Path to Achieve Goal:

  1. Create a table with required fields and foreign key to OpenSpecimen's Visit table as illustrated in below example:

    create table CUSTOM_VISIT_STATS_DIAGNOSIS(
      IDENTIFIER BIGINT NOT NULL AUTO_INCREMENT,
      VISIT_ID BIGINT NOT NULL,
      DIASTOLIC_BP SMALLINT,
      SYSTOLIC_BP SMALLINT,
      RADIOLOGY_DIAGNOSIS VARCHAR(255),
      PRINCIPAL_DIAGNOSIS VARCHAR(255),
      FOREIGN KEY (VISIT_ID) REFERENCES CATISSUE_SPECIMEN_COLL_GROUP(IDENTIFIER)
    );
    
    
  2. Load data into custom visit stats and diagnosis tables with relevant participant visit IDs and field values. Assuming we've all our data in a CSV file visit_diagnosis.csv, we'll use following MySQL command to import data into custom table.

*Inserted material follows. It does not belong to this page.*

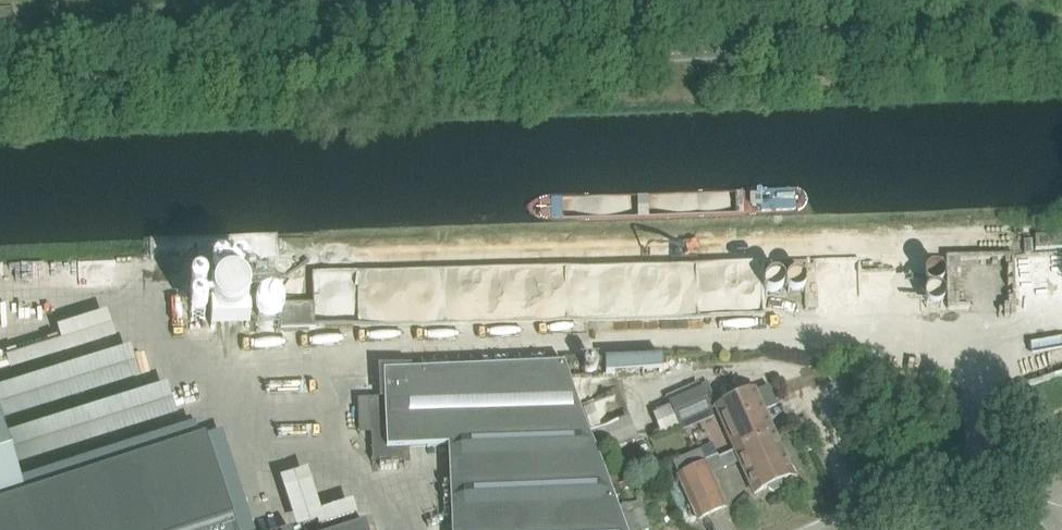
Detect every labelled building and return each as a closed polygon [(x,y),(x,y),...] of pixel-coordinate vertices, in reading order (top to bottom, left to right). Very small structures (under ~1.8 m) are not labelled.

    LOAD DATA INFILE '<my-sql-files>/visit_diagnosis.csv'INTO TABLE
      CUSTOM_VISIT_STAT_DIAGNOSIS
    FIELDS TERMINATED BY ','
    IGNORE 1 LINES;
    
    
  3. Add the following query metadata in the file $TOMCAT_HOME/webapps/openspecimen/WEB-INF/classes/query-forms/scg.xml just below the </row> corresponding to the visit sub-form extensions.

    <row>
      <subForm>
        <name>customVisitDiagnosis</name> <!-- unique name within form -->
        <udn>customVisitDiagnosis</udn>
        <caption>Visit Stats and Diagnosis</caption>
        <table>CUSTOM_VISIT_STAT_DIAGNOSIS</table> <!-- custom table name -->
        <primaryKey>IDENTIFIER</primaryKey>        <!-- this is optional and need not be specified if PK column name is IDENTIFIER -->
        <foreignKey>VISIT_ID</foreignKey>          <!-- visit foreign key in custom table -->
        <parentKey>IDENTIFIER</parentKey>
        <row>
          <numberField>
            <name>id</name>
            <udn>id</udn>
            <caption>Diagnosis ID</caption>
            <column>IDENTIFIER</column>
          </numberField>
          <numberField>
            <name>diastolicBp</name>
            <udn>diastolicBp</udn>
            <caption>Diastolic BP</caption>
            <column>DIASTOLIC_DP</column>
          </numberField>
          <numberField>
            <name>systolicBp</name>
            <udn>systolicBp</udn>
            <caption>Systolic BP</caption>
            <column>SYSTOLIC_BP</column>
          </numberField>
          <dropDown>
            <name>radiologyDiagnosis</name>
            <udn>radiologyDiagnosis</udn>
            <caption>Radiology Diagnosis</caption>
            <column>RADIOLOGY_DIAGNOSIS</column>
            <options>
              <!-- dropdown values are picked from values available in custom table -->
              <sql>select distinct radiology_diagnosis from CUSTOM_VISIT_STAT_DIAGNOSIS where radiology_diagnosis is not null</sql>
            </options>
          </dropDown>
          <dropDown>
            <name>principalDiagnosis</name>
            <udn>principalDiagnosis</udn>
            <caption>Principal Diagnosis</caption>
            <column>PRINCIPAL_DIAGNOSIS</column>
            <options>
              <!-- dropdown values are picked from values available in custom table -->
              <sql>select distinct principal_diagnosis from CUSTOM_VISIT_STAT_DIAGNOSIS where principal_diagnosis is not null</sql>
            </options>
          </dropDown>
        </row>
      </subForm>
    </row>
    
    
  4. Save the file and restart OpenSpecimen

On the successful restart of OpenSpecimen, you should be able to see your custom visit stats and diagnosis fields appearing in the Visit form of query interface. You can use these fields like any normal OpenSpecimen query fields.

Points to Remember:

  1. The query forms are overwritten during an upgrade. Therefore a copy of the customized form XML should be retained for merging after the upgrade is done. This will be enhanced in future versions to make it upgrade proof.
  2. The query form XML files for Participant registration and Specimen are cpr.xml and specimen.xml respectively.
  3. Above example, metadata should take care of 80% use cases. For the syntax of using other field types, refer existing query form XMLs located in $TOMCAT_HOME/webapps/openspecimen/WEB-INF/classes/query-forms directory.
  4. Going forward, in future releases, we plan to allow users to define their custom tables and related query metadata in a plugin, which the query interface can pick automatically and make them available for querying purposes.